Er wandte sich zögernd ab. Stolz und gerechte Empfindlichkeit kämpften in seinem Herzen mit der angeborenen Güte und mit dem Mitleid, welches ihm ihre demüthige Lage einflößte. Sie hatte seine Füße umklammert und benetzte seine Hände mit ihren heißen Thränen. Ihr blondes Haar hing aufgelöst um den wogenden Busen und ihr rosiges Gesicht verrieth den tiefsten Schmerz, dessen sie überhaupt nur fähig war.

– Verstoße mich nicht, jammerte sie mit aufgehobenen Händen. Ich gestehe ja gern ein, daß mich allein jede Schuld trifft, aber ich vermag nicht mehr, ohne dich zu leben. Heimlich habe ich das Haus meiner Eltern verlassen, um dich aufzusuchen. Wenn du mich nicht aufnimmst, so weiß ich nicht, wohin ich mich wenden soll; dann bleibt mir nichts übrig, als zu sterben.

Seine Verwandten vereinten ihre Bitten mit denen Mary's.

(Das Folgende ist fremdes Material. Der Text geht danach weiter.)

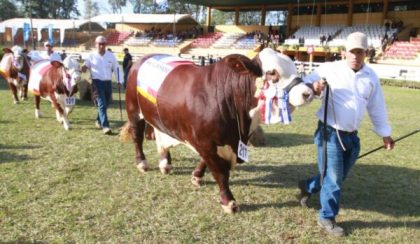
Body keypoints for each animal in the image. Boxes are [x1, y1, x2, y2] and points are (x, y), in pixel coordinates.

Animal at [120, 48, 314, 213]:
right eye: (272, 72)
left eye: (294, 67)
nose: (308, 92)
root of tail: (144, 58)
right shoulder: (205, 141)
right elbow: (220, 172)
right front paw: (228, 201)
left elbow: (206, 162)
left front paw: (196, 176)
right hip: (133, 110)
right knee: (137, 137)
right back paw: (142, 163)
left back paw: (165, 163)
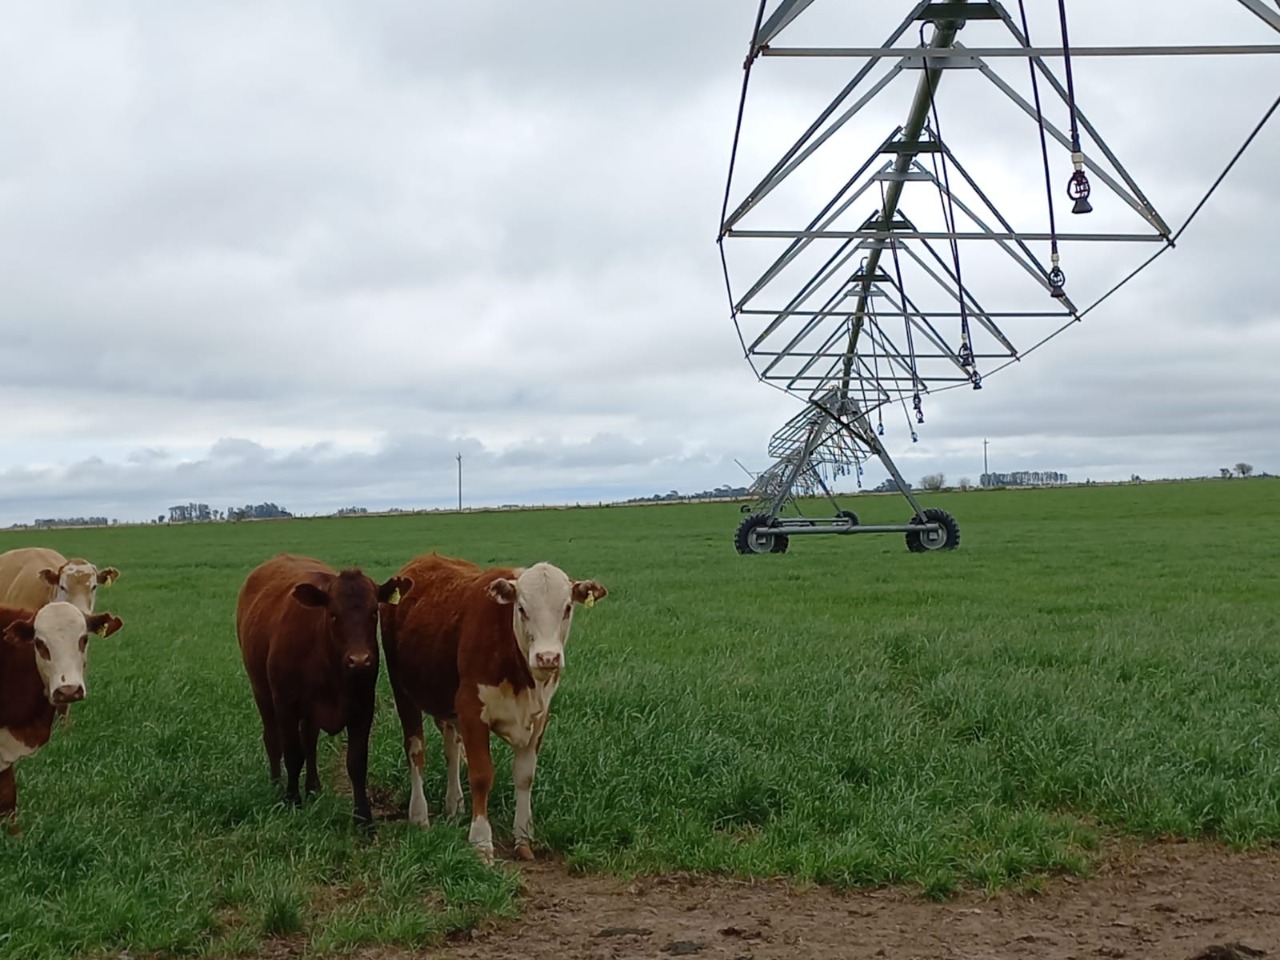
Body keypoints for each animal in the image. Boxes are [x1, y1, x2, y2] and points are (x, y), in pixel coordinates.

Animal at [232, 555, 407, 829]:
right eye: (333, 614)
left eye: (374, 612)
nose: (359, 660)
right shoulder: (285, 705)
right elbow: (293, 754)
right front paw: (292, 801)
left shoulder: (363, 707)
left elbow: (356, 762)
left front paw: (363, 818)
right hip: (261, 691)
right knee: (273, 740)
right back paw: (276, 786)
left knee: (309, 741)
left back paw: (313, 788)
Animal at [376, 555, 606, 865]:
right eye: (521, 608)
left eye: (567, 607)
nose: (547, 657)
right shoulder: (472, 709)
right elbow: (481, 775)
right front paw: (481, 842)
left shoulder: (539, 717)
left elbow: (524, 776)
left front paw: (523, 838)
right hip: (402, 691)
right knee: (416, 751)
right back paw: (419, 815)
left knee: (451, 749)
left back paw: (454, 804)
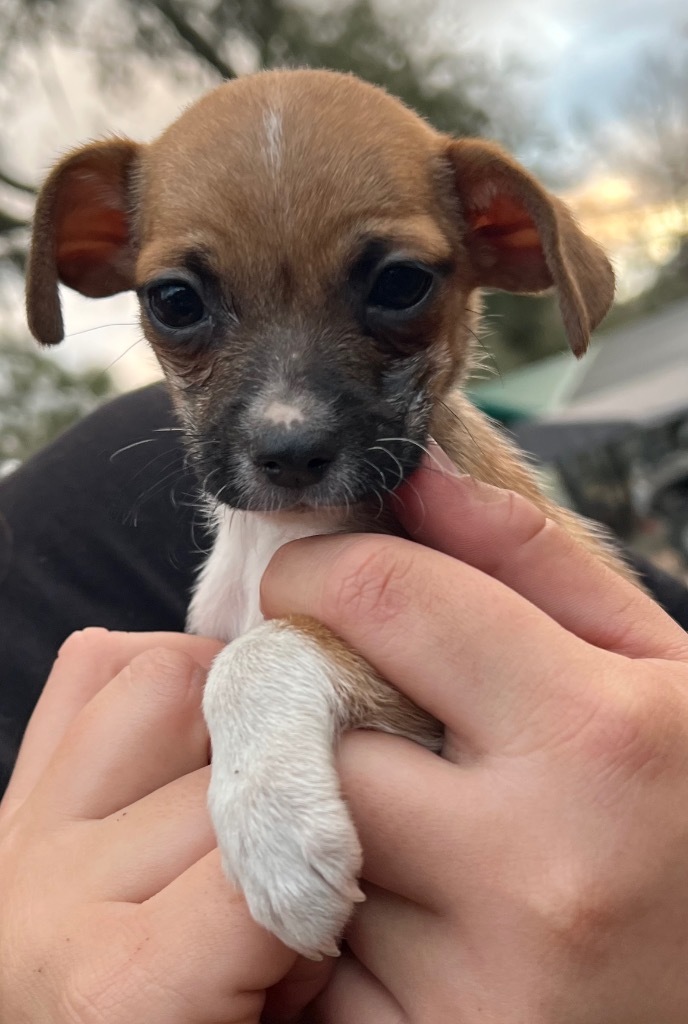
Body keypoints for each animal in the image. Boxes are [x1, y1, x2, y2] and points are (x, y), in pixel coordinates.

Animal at [25, 70, 630, 958]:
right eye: (174, 301)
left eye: (401, 284)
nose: (290, 452)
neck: (273, 538)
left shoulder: (423, 713)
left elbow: (267, 646)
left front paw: (271, 825)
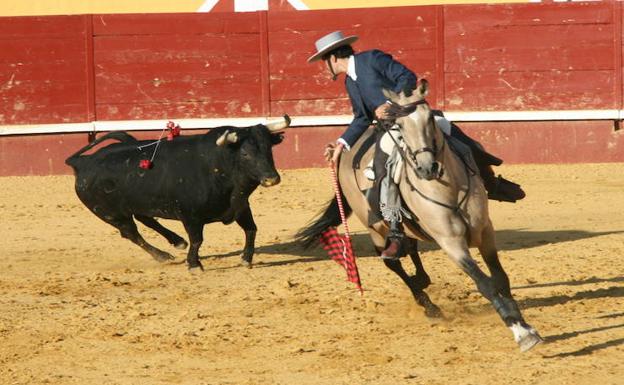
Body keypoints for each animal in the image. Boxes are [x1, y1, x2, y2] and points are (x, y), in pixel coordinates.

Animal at [67, 115, 292, 268]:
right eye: (245, 153)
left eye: (269, 149)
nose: (272, 178)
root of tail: (82, 162)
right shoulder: (190, 216)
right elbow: (197, 240)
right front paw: (194, 265)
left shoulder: (240, 206)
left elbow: (251, 229)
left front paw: (246, 259)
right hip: (110, 214)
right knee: (131, 233)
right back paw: (163, 256)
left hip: (136, 203)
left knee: (146, 219)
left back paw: (177, 242)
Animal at [296, 80, 540, 352]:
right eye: (400, 125)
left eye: (430, 119)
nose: (427, 168)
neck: (448, 188)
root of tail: (343, 154)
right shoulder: (451, 243)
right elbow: (485, 284)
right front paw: (520, 331)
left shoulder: (485, 231)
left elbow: (500, 279)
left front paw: (523, 325)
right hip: (375, 228)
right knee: (392, 261)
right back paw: (429, 305)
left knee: (409, 245)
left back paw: (422, 278)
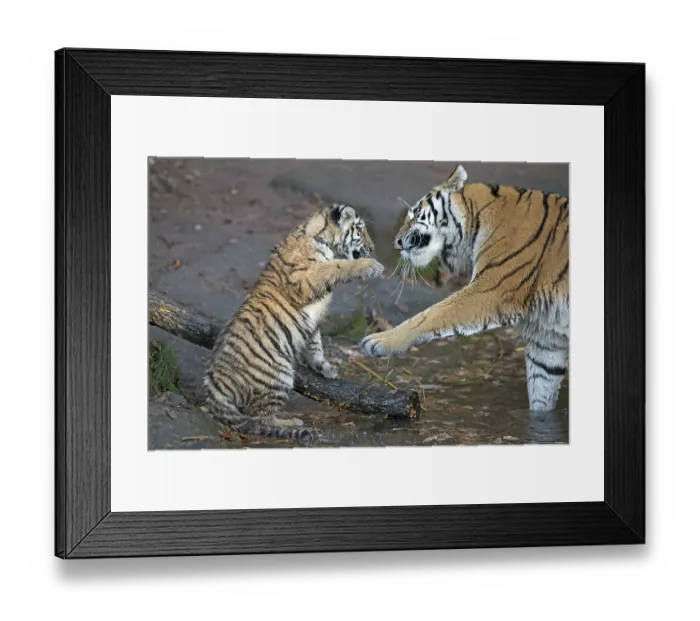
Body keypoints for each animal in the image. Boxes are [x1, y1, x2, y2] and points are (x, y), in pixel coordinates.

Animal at [203, 203, 383, 442]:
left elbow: (315, 344)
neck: (319, 236)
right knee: (261, 418)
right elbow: (336, 266)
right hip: (277, 376)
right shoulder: (304, 279)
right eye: (360, 230)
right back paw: (293, 422)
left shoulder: (312, 322)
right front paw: (370, 265)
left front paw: (325, 368)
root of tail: (215, 383)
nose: (372, 249)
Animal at [361, 164, 569, 412]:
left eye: (414, 213)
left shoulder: (491, 289)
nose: (397, 243)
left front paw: (379, 341)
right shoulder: (547, 340)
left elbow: (432, 314)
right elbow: (542, 391)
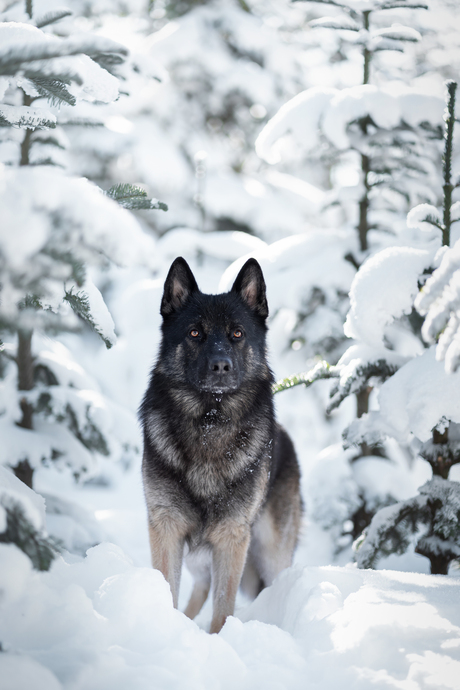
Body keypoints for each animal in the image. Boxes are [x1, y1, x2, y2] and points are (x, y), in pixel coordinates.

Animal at [142, 255, 304, 632]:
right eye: (195, 333)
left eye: (237, 333)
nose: (220, 366)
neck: (210, 424)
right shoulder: (167, 529)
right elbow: (168, 588)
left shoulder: (231, 538)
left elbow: (223, 607)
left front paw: (219, 638)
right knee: (200, 588)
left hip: (270, 553)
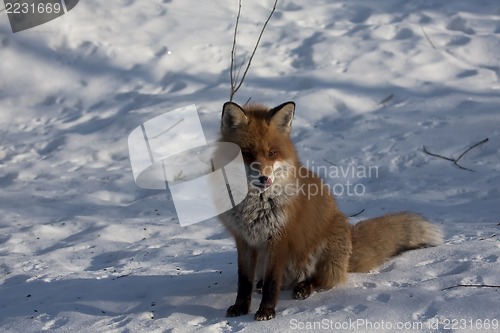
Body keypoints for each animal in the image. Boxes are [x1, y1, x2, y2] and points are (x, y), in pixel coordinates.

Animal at [218, 100, 442, 320]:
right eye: (246, 154)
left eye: (272, 153)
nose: (264, 178)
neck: (254, 205)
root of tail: (348, 250)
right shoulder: (243, 240)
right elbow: (244, 281)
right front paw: (241, 307)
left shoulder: (279, 238)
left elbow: (273, 282)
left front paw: (266, 311)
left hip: (323, 251)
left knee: (322, 279)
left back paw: (304, 288)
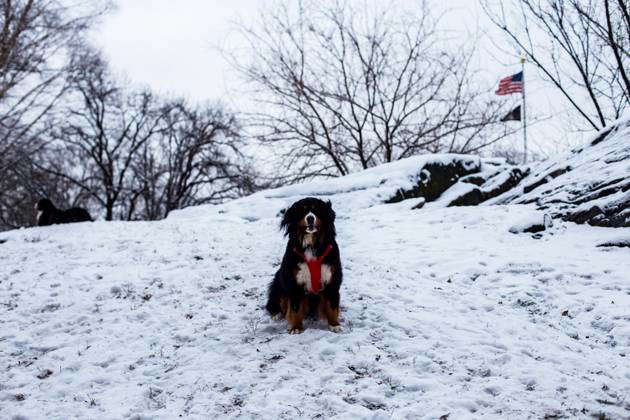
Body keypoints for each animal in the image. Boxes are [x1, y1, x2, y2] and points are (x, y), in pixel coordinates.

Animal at [268, 197, 346, 334]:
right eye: (303, 211)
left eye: (316, 210)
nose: (310, 218)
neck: (311, 245)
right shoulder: (293, 282)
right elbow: (295, 308)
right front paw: (296, 327)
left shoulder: (332, 279)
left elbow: (332, 306)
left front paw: (334, 325)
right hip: (278, 283)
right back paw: (276, 314)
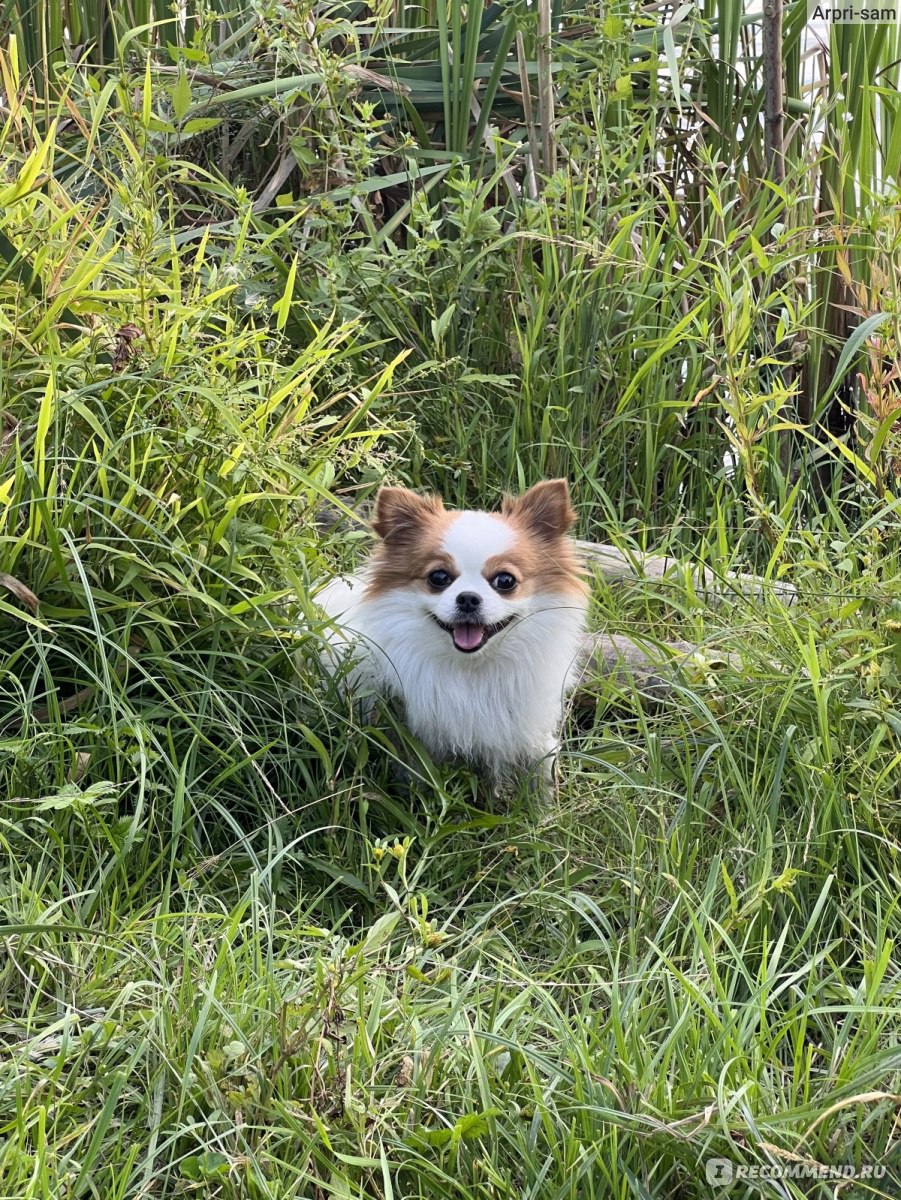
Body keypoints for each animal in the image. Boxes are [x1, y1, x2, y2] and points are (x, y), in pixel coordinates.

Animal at [316, 477, 592, 787]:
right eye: (439, 577)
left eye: (505, 581)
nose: (468, 598)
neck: (472, 671)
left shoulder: (531, 729)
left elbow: (543, 769)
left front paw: (543, 799)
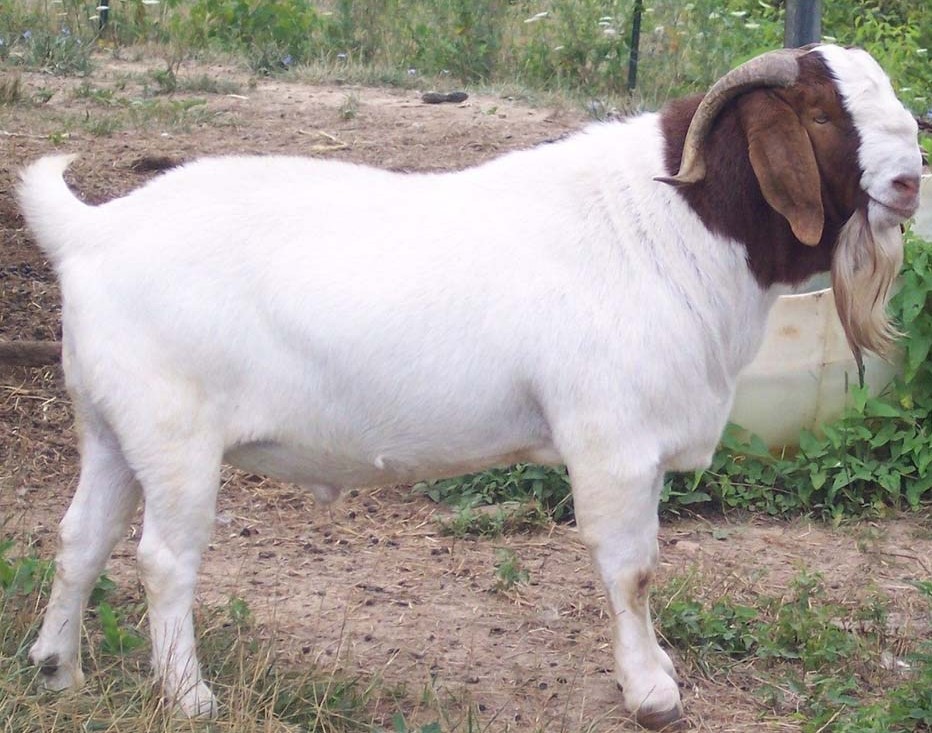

Sein Zorn begann zu schwinden und er warf einen milderen Blick auf die schuldige Gattin. Seine Augen verloren den strengen Ernst und von Rührung ergriffen, neigte er sich zu dem reuigen Weibe nieder und hob es vom Boden auf. Sie umschlang ihn mit ihren weichen Armen und preßte ihren wogenden Busen an sein bewegtes Herz.

– O, du bist gut, viel besser, als ich, rief sie unter Thränen lächelnd. Von nun an will ich dir gehorchen, wie eine Magd nur deinen Willen thun.

– Du sollst nicht meine Magd, du sollst mein Weib sein, sagte er, ihre Heftigkeit beschwichtigend. Auch mich trifft ein Theil der Schuld.

– Nein, nein! widerstritt sie laut. Du hast eine Nachsicht gezeigt, wie ich sie nicht um dich verdiente. O, wiederhole es mir, daß ich bei dir bleiben und dich nicht mehr verlassen darf.

– Du darfst es, entgegnete er, indem er einen Kuß auf ihre frischen Lippen drückte.

Vollkommen ausgesöhnt verließ er mit Mary das Haus seiner Anverwandten. Wenige Monate darauf wurde Anna Davies begraben, sie starb, wie ihr Vater sagte, an der erblichen Schwindsucht. Sie selbst kannte und verschwieg den Grund ihrer Leiden. Kurz vor ihrem Tode erhielt Milton ein Schreiben von ihr, dessen schwankende Schriftzüge den höchsten Grad von Schwäche verriethen. Die Schlußworte lauteten: Seid glücklich und vergeßt Eure Freundin!

Ein welkes Lindenblatt war dem Briefe beigefügt. Milton benetzte die Zeilen und das Blatt mit seinen Thränen. Nie in seinem ganzen Leben vergaß er die tugendhafte und reizende Anna.